- To do -
Scan the material below for the word "START", then copy every line in which it appears.

+-------+

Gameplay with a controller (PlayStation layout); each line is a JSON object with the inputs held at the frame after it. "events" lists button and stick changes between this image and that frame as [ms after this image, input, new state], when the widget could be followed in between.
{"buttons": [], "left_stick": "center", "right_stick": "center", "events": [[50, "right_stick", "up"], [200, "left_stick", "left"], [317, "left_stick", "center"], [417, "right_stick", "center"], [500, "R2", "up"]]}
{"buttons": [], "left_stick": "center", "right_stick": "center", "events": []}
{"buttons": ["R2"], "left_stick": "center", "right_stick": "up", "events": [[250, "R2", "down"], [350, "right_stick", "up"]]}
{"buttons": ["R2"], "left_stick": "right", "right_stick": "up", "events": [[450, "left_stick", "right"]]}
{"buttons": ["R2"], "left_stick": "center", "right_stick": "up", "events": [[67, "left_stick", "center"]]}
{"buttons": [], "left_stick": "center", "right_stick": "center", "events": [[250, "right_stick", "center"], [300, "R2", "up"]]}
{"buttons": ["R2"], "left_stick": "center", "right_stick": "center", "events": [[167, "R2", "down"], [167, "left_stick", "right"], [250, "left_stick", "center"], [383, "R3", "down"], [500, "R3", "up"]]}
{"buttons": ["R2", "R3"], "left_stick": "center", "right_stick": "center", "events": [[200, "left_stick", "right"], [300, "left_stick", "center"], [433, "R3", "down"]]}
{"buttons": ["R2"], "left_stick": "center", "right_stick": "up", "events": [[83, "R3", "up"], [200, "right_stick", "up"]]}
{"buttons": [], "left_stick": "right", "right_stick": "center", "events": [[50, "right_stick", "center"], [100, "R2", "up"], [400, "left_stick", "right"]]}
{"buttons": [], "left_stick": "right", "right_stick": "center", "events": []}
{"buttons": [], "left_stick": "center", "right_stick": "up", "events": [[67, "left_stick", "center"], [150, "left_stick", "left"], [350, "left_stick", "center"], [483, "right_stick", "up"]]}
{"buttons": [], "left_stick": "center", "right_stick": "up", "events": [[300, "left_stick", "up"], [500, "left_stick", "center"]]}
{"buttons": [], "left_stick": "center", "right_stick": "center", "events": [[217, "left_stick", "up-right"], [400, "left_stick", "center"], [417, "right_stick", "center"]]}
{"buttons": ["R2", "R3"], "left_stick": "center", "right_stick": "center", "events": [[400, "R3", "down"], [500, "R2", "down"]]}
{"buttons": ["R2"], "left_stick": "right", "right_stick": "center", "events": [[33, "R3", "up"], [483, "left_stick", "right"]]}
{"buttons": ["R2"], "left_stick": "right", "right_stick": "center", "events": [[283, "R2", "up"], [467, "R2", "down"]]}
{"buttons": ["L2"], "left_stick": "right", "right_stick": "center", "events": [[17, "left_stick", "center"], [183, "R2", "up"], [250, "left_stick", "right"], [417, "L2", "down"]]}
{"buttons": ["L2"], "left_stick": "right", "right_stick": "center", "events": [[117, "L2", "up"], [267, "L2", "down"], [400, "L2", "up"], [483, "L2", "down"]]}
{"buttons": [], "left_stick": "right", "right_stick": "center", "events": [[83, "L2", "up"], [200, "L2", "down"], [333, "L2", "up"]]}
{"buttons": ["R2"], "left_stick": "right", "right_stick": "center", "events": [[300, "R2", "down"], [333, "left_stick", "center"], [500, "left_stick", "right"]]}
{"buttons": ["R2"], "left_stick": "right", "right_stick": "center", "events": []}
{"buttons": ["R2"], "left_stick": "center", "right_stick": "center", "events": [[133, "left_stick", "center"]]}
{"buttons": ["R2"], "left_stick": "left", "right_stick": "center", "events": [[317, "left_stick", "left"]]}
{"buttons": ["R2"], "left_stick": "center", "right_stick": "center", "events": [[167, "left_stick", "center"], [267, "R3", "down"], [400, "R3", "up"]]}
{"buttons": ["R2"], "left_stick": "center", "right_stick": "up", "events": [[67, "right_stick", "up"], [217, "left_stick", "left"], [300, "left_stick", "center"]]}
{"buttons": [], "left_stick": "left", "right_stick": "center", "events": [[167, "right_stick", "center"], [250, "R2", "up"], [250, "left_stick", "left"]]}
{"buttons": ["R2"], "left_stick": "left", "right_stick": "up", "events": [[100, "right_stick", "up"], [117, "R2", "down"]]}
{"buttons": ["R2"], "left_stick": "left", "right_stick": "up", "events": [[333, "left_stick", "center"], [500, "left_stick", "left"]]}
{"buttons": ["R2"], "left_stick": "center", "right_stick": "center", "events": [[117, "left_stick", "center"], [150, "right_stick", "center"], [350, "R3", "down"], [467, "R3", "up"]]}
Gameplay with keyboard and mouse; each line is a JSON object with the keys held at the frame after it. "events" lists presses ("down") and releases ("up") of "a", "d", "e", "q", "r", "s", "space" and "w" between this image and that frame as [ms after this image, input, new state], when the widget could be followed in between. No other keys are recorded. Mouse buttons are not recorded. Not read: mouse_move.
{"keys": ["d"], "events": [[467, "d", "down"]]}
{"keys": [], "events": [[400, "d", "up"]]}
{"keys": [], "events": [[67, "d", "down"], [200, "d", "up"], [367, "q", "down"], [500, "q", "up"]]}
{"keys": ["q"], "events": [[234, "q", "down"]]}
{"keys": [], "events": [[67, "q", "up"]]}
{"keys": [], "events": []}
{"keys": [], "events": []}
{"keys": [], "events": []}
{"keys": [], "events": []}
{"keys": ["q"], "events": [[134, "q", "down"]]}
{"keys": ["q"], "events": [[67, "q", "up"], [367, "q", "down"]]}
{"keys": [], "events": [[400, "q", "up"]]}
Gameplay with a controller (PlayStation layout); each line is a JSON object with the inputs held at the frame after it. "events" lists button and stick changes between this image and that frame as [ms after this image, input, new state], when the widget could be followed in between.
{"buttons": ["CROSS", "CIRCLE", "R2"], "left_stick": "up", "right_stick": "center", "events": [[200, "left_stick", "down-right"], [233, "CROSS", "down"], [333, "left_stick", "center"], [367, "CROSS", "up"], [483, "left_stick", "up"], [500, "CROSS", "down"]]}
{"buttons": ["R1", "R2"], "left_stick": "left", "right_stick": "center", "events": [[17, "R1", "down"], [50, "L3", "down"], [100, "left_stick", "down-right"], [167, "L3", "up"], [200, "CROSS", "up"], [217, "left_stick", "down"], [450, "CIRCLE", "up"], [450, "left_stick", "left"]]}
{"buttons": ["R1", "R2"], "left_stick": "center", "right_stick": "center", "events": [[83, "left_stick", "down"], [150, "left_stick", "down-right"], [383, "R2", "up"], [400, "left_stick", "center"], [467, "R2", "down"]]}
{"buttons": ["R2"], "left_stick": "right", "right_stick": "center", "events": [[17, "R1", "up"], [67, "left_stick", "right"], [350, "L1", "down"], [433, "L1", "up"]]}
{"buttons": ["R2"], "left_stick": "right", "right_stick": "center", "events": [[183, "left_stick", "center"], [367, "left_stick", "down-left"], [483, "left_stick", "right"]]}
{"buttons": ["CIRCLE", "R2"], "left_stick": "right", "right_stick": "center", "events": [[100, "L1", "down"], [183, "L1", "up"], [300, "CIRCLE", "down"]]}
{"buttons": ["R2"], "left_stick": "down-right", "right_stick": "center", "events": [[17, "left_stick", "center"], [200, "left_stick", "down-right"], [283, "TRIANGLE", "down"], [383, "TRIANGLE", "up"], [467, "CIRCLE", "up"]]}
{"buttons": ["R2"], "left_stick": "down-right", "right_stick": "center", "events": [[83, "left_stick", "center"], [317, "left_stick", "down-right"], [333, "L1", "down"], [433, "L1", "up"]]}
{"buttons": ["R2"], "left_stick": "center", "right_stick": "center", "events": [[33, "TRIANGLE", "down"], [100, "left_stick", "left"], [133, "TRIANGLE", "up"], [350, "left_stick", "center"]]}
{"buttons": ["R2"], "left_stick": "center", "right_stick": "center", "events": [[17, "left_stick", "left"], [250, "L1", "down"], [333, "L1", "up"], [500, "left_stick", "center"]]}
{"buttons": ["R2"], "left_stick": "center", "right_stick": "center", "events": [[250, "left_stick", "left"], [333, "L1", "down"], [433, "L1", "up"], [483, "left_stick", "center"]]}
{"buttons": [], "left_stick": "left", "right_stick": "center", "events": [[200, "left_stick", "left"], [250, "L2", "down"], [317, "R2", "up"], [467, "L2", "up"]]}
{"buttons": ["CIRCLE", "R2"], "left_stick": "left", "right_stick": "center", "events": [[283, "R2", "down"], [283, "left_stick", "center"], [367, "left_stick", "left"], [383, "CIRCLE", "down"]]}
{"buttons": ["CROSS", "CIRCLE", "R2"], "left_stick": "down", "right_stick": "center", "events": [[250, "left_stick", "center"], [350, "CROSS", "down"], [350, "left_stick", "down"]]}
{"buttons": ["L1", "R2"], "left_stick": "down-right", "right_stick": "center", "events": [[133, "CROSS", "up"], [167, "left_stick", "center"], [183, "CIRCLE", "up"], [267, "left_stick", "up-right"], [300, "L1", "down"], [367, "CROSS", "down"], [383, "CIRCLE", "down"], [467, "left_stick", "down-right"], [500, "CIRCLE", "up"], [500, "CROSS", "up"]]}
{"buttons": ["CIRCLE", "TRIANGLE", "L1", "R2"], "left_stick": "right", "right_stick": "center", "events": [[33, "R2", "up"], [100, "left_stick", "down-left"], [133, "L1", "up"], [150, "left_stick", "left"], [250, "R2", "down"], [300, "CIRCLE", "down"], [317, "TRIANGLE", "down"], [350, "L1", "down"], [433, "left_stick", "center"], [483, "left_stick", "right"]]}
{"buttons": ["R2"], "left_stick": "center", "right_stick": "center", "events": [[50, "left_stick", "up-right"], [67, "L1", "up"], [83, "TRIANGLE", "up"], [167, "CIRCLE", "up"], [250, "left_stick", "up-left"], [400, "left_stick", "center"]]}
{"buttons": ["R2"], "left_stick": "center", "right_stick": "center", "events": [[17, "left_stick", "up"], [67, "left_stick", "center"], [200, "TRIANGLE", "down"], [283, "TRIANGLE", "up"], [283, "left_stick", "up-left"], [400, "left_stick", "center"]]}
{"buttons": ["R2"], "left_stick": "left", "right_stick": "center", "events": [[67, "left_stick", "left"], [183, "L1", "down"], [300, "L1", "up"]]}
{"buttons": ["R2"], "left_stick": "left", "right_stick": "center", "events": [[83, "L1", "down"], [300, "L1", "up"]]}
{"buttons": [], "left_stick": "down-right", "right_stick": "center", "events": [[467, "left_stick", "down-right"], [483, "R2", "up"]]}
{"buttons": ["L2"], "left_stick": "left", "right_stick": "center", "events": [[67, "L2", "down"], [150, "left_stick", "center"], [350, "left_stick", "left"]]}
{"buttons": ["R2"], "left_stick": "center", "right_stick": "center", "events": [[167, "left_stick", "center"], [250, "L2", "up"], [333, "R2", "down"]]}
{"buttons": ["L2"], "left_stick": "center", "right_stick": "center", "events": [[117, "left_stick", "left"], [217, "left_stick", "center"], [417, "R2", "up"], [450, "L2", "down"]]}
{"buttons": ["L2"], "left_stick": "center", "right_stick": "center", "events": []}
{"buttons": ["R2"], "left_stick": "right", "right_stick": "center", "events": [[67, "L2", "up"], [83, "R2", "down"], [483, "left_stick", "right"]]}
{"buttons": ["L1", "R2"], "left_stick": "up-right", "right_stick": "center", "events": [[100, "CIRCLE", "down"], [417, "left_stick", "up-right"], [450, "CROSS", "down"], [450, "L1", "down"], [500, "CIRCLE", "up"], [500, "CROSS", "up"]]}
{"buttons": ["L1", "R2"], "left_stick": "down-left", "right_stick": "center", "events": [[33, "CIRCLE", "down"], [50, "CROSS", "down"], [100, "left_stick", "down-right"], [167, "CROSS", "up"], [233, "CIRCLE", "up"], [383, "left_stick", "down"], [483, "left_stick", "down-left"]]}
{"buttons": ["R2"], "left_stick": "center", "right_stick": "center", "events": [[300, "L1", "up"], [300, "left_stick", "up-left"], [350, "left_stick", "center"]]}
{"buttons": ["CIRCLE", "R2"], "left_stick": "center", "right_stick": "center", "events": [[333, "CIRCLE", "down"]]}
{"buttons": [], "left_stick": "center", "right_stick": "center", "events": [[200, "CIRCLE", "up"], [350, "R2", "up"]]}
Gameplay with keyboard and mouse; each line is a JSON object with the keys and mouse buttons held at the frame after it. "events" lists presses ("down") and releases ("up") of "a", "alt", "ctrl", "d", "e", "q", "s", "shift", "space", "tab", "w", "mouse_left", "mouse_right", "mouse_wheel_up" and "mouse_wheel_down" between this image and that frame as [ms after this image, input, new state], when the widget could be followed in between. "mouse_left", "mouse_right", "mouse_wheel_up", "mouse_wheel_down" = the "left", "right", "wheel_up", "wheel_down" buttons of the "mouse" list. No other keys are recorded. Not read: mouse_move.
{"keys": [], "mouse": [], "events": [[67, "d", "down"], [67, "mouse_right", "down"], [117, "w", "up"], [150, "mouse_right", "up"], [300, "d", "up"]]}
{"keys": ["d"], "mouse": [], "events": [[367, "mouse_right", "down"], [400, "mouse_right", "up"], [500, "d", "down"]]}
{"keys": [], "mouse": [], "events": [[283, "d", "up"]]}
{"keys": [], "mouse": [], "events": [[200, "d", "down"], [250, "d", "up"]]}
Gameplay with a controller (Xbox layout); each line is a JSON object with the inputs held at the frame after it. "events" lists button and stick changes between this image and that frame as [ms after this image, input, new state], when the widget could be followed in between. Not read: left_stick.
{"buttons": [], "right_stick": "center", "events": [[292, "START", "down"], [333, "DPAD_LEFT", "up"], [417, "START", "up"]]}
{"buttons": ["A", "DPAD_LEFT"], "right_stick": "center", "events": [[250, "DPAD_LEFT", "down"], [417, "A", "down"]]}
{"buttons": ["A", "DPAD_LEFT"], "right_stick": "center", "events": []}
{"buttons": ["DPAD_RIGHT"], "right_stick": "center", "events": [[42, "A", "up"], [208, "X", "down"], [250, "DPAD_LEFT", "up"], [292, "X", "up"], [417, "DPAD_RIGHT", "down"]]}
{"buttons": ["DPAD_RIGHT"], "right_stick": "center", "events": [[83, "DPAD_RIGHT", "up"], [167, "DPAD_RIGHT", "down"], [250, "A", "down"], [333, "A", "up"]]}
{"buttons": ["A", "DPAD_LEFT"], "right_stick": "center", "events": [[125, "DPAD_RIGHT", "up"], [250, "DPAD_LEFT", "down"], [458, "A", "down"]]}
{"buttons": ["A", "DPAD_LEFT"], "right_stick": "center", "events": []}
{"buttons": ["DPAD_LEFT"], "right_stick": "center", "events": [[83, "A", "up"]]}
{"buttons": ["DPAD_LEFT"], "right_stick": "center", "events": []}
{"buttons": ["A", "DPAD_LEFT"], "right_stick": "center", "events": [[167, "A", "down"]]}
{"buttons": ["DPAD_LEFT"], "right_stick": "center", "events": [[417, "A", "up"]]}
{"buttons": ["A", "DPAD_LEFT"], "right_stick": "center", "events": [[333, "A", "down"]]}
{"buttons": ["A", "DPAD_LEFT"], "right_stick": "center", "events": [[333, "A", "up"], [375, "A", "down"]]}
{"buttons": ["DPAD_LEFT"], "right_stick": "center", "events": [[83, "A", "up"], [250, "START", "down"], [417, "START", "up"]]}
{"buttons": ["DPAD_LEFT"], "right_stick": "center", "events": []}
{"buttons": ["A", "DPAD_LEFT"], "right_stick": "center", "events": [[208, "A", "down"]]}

+-------+

- Reply -
{"buttons": [], "right_stick": "center", "events": [[292, "START", "down"], [333, "DPAD_LEFT", "up"], [417, "START", "up"]]}
{"buttons": ["DPAD_LEFT"], "right_stick": "center", "events": [[83, "A", "up"], [250, "START", "down"], [417, "START", "up"]]}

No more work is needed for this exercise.